** ACTIVITY **
Please filter the entries for the word "Krabi" and copy every line that has it.
_ _ _
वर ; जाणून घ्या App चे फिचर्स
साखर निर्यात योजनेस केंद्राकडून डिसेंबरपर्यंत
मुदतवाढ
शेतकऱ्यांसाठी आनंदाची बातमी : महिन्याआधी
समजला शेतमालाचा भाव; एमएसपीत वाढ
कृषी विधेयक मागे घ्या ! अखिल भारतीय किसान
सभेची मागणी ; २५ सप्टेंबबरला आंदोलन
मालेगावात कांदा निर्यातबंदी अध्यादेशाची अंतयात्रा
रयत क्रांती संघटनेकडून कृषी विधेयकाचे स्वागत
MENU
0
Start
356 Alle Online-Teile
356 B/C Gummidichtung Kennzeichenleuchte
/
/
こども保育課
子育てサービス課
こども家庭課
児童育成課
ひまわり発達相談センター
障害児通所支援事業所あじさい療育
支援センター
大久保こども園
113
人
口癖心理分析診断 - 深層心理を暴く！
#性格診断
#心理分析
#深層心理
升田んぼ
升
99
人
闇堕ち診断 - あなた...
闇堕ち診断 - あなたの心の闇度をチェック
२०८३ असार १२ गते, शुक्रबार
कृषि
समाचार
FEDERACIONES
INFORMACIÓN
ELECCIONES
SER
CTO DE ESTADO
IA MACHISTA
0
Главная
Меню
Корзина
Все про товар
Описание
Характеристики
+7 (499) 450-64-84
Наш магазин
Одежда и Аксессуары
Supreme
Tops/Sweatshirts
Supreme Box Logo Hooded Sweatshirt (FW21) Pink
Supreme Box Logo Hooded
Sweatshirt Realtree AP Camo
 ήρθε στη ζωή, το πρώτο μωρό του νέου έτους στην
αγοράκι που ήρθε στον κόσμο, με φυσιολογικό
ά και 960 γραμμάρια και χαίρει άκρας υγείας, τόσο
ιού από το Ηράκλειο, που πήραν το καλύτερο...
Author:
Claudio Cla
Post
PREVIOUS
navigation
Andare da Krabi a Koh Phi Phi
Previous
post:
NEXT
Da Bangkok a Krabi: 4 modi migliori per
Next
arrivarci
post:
_ _ _
** SOLUTION TO THIS PROBLEM **
Andare da Krabi a Koh Phi Phi
Da Bangkok a Krabi: 4 modi migliori per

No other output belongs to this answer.